Segment Start: Text provided

# [PLEASE HELP] - How to record only computer sound and no mic sound



## SenpaiLion (Dec 19, 2015)

So, I want to record my games, but don't want to record comentary, as there is a lot of background noise. How do I do this!?!?! I'm on MAC ==


----------



## Harold (Dec 19, 2015)

You mute the mic in the OBS window.


----------



## SenpaiLion (Dec 19, 2015)

how? if i try, both get muted


----------



## SenpaiLion (Dec 19, 2015)

as you can see, i have this. which one do I mute?


----------



## Osiris (Dec 19, 2015)

My guess would be the one that says Mic/Aux....


----------



## SenpaiLion (Dec 19, 2015)

That one mutes both


----------



## amsyar ZeRo (Dec 19, 2015)

Uh,just go to Settings->Audio then put 'Disabled' at the Mic/Aux section.


----------



## SenpaiLion (Dec 19, 2015)

that disables game and mic audio, my friend


----------



## SenpaiLion (Dec 19, 2015)

pls someone help me


----------



## Harold (Dec 19, 2015)

Then you're doing something wrong in your audio routing.


----------



## amsyar ZeRo (Dec 20, 2015)

Wait a minute,what type of Source is Game Voice??


----------



## SenpaiLion (Dec 20, 2015)

bump coz need a lot of help!


----------



## Hrishi (May 20, 2022)

Try using screen capture and mute Mic/Aux there....


----------

Segment End: Text provided
Segment Start: Records shown

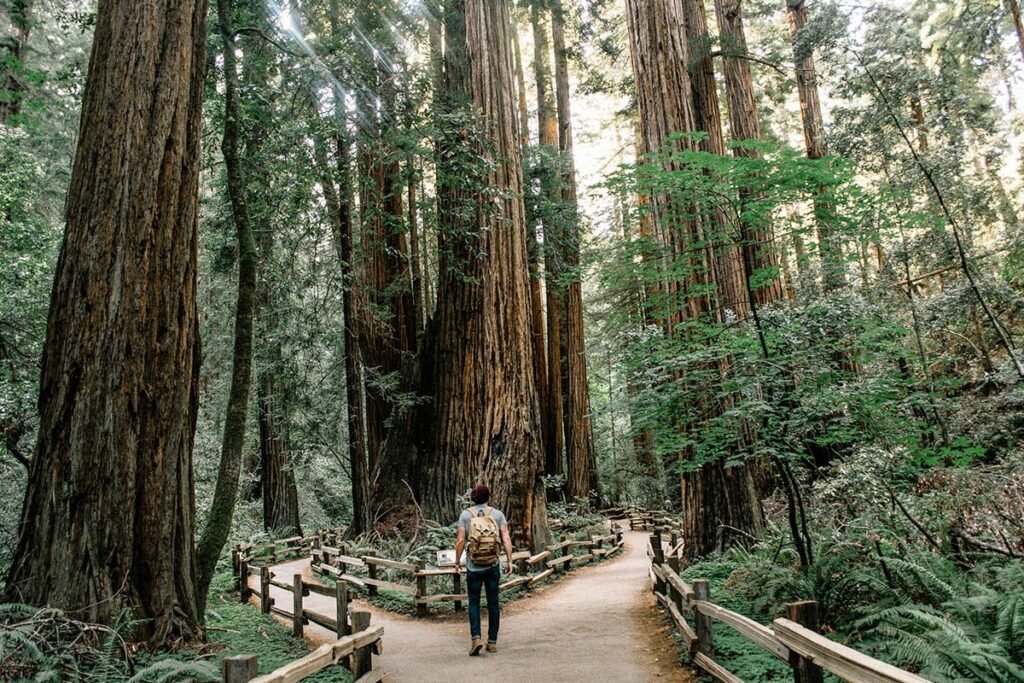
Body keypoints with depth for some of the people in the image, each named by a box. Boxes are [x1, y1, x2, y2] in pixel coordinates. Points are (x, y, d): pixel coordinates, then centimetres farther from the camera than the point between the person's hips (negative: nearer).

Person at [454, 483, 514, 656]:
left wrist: (457, 560, 5)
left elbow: (460, 540, -6)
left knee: (474, 602, 10)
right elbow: (506, 539, -6)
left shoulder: (466, 514, -1)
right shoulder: (497, 514, 1)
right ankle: (492, 641, 17)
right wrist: (510, 561, -2)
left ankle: (476, 637, -5)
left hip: (473, 566, -1)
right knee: (493, 603, 12)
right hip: (493, 566, 1)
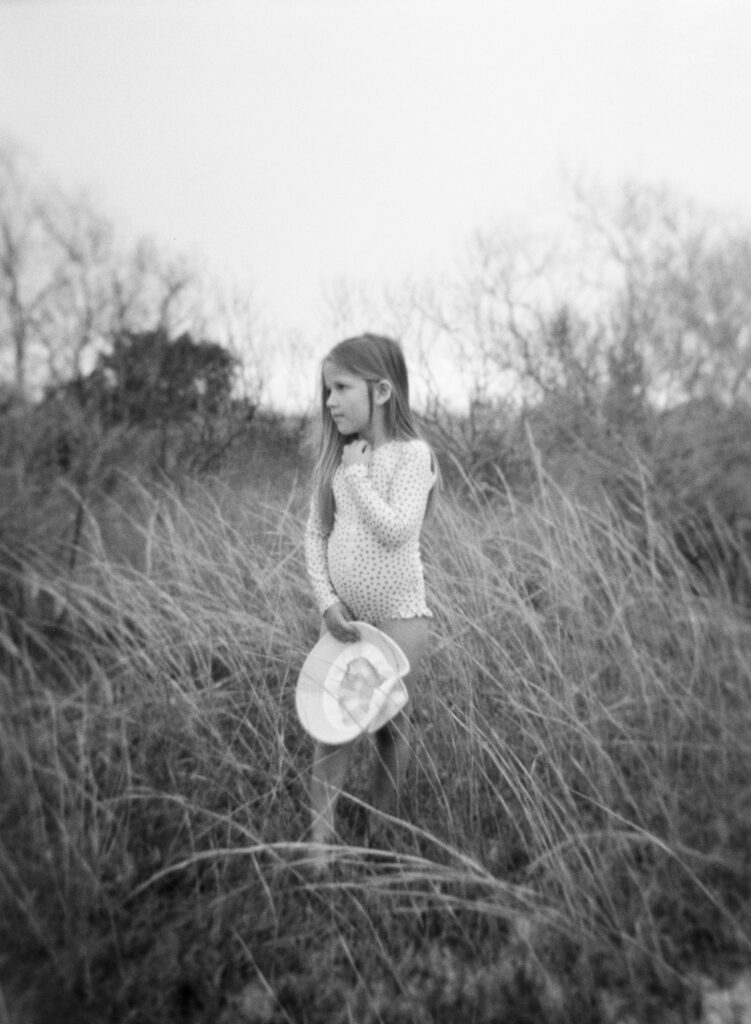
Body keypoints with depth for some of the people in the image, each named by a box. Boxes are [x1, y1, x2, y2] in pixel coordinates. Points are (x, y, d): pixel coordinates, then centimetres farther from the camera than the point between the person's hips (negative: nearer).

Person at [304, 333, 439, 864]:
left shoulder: (411, 453, -11)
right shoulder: (334, 457, 4)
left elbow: (396, 531, -22)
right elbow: (315, 534, 3)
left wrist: (357, 471, -17)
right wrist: (327, 600, -7)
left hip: (399, 614, -4)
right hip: (345, 614, 4)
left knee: (391, 724, 8)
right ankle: (320, 836, 10)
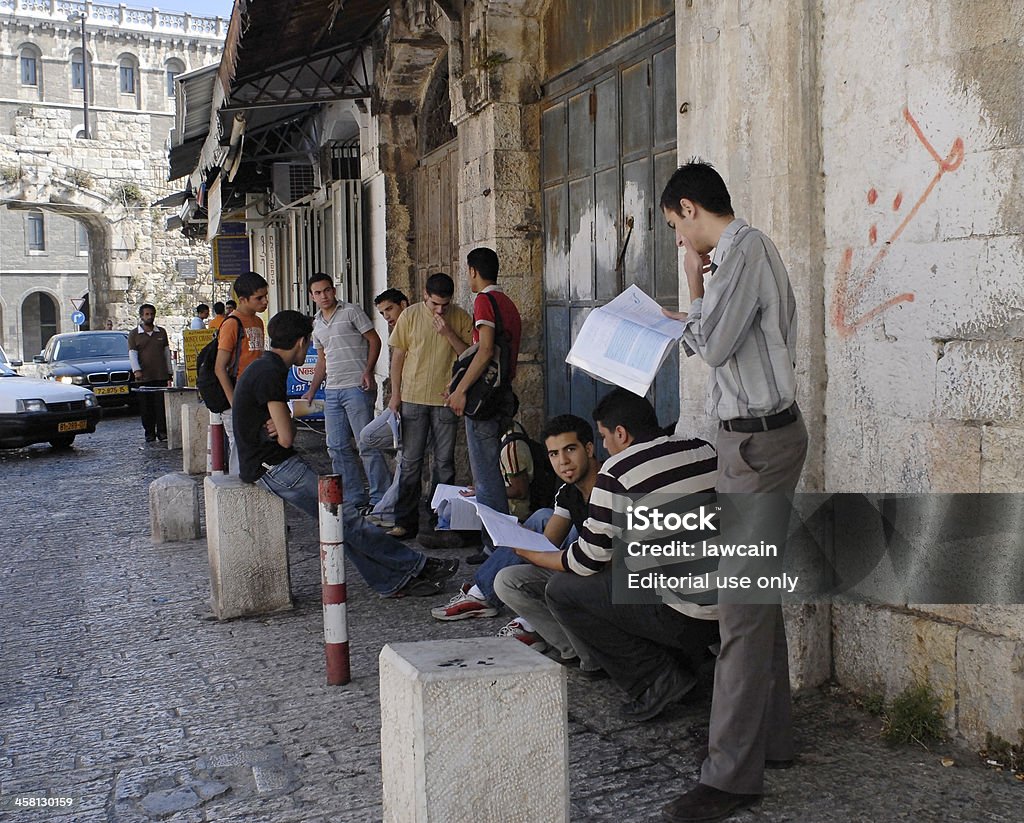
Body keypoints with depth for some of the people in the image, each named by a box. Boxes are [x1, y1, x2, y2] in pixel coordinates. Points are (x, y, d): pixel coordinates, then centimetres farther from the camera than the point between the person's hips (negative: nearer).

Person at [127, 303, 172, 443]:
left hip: (161, 376, 1)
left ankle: (162, 432, 2)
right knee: (146, 408, 2)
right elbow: (132, 354, -3)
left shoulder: (161, 332, 13)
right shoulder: (134, 334, 5)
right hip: (143, 378, -1)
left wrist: (169, 373, 14)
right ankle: (149, 434, 9)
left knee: (162, 405, -3)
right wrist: (136, 370, -20)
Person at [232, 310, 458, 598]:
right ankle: (416, 566, -3)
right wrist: (287, 427, 4)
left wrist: (284, 424, -9)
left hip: (275, 464, 10)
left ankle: (393, 581, 1)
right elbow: (286, 439, -20)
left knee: (340, 519, 3)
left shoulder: (265, 368, 14)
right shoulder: (270, 373, -18)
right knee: (344, 517, -8)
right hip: (273, 468, -10)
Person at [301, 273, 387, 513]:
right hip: (332, 391, 8)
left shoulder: (351, 311, -2)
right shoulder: (317, 324, 18)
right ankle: (356, 499, 15)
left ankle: (381, 500, -2)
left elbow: (374, 340, -4)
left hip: (356, 388, -7)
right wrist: (311, 391, 17)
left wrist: (368, 371, -16)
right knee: (338, 447, 7)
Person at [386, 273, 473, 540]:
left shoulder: (461, 318, -1)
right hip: (413, 398, 0)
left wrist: (448, 332, -16)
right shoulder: (410, 316, 0)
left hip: (446, 398, 0)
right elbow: (398, 356, 5)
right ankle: (406, 522, 8)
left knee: (444, 462, 6)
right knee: (410, 461, 3)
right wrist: (395, 394, 3)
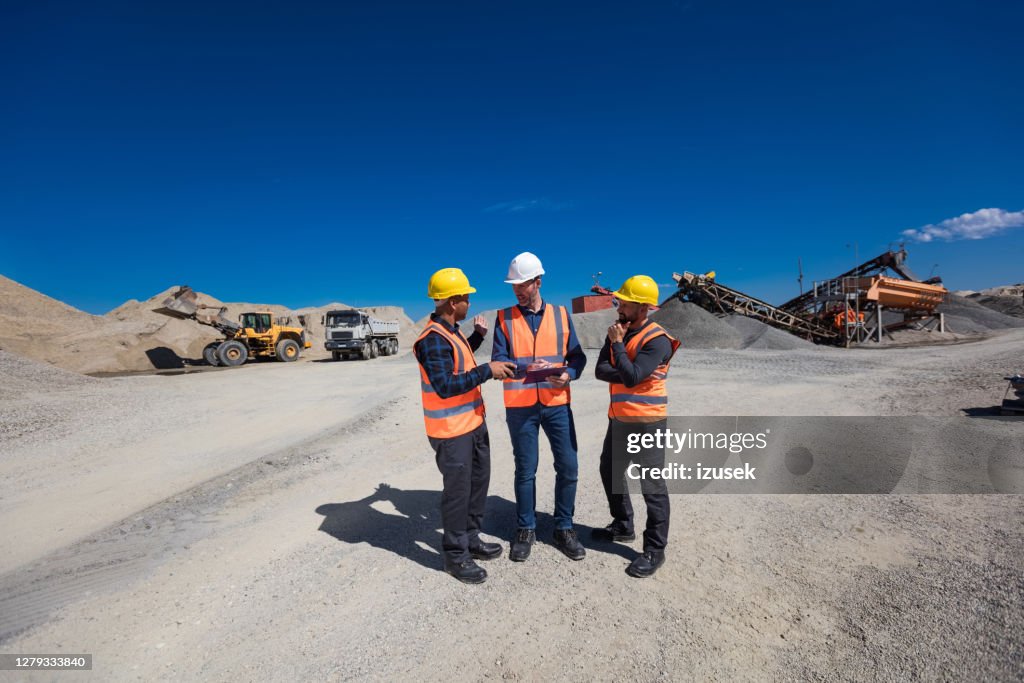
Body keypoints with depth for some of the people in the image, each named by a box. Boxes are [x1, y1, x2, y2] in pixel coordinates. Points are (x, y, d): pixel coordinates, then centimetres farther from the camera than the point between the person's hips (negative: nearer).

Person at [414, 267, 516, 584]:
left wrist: (479, 334, 23)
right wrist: (487, 371, -28)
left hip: (473, 423, 10)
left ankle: (471, 539, 38)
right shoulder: (433, 338, -22)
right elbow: (445, 386, -30)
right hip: (452, 431, -10)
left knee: (478, 482, 20)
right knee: (458, 490, 2)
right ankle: (455, 555, 20)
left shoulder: (450, 331, 10)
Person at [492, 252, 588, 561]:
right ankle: (525, 529, 28)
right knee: (525, 470, 9)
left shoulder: (561, 315, 4)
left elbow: (577, 355, 5)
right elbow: (498, 361, -9)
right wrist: (526, 368, -26)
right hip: (520, 407, -1)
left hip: (557, 404, 2)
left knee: (568, 467, 6)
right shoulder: (504, 318, -1)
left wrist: (569, 373, -16)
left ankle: (564, 528, 26)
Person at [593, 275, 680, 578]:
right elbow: (600, 370, -2)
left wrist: (617, 344, -17)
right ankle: (622, 527, 41)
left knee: (652, 486, 2)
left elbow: (631, 377, -26)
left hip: (646, 423, -8)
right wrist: (628, 373, -18)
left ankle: (654, 550, 17)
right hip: (618, 419, 9)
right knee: (610, 472, 21)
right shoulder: (618, 331, 6)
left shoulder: (657, 340, -17)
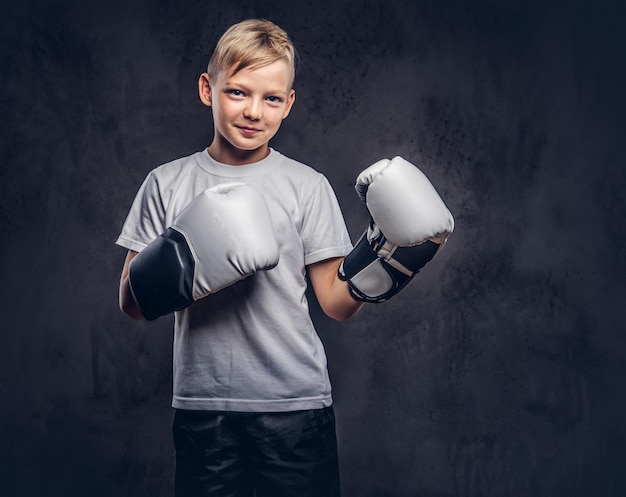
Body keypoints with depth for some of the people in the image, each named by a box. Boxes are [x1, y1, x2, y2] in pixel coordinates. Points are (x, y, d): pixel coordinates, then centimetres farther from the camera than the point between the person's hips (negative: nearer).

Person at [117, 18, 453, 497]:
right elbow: (132, 304, 2)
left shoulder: (308, 187, 1)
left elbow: (336, 302, -1)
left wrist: (384, 258, -17)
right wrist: (177, 267, -17)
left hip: (296, 404, -1)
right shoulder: (166, 184, 4)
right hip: (202, 405, 1)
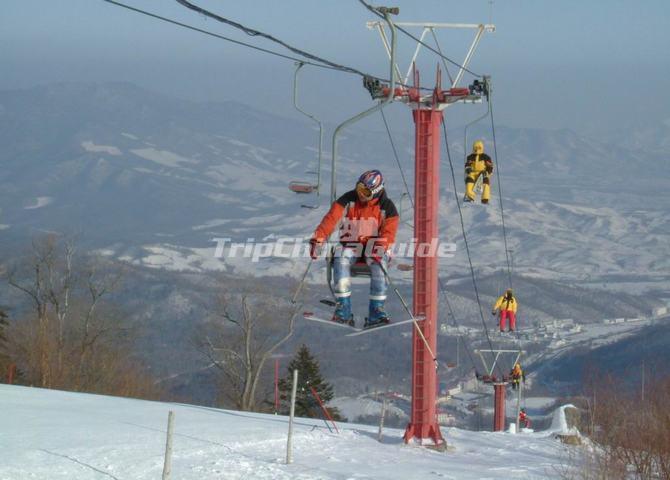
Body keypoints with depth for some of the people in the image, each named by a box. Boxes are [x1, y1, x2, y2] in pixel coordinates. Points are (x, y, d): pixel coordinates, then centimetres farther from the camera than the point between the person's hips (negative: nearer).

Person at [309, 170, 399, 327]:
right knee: (341, 261, -32)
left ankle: (376, 311, -32)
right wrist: (318, 238, -26)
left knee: (379, 264, -34)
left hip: (375, 246, -1)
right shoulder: (348, 199, -2)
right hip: (351, 245, 1)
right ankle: (343, 311, -33)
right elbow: (331, 218, -11)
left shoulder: (386, 206, -3)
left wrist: (379, 249, -32)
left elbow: (389, 232, -11)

Segment End: Records shown

• **Task requirements**
In the thread, condense the paragraph beginning "So, I want to record my games" into one shorter sentence that keeps its main facts. The records are separate material with no connection to the thread.

• **Response area**
A Mac user wants to record games without commentary because of heavy background noise and asks how.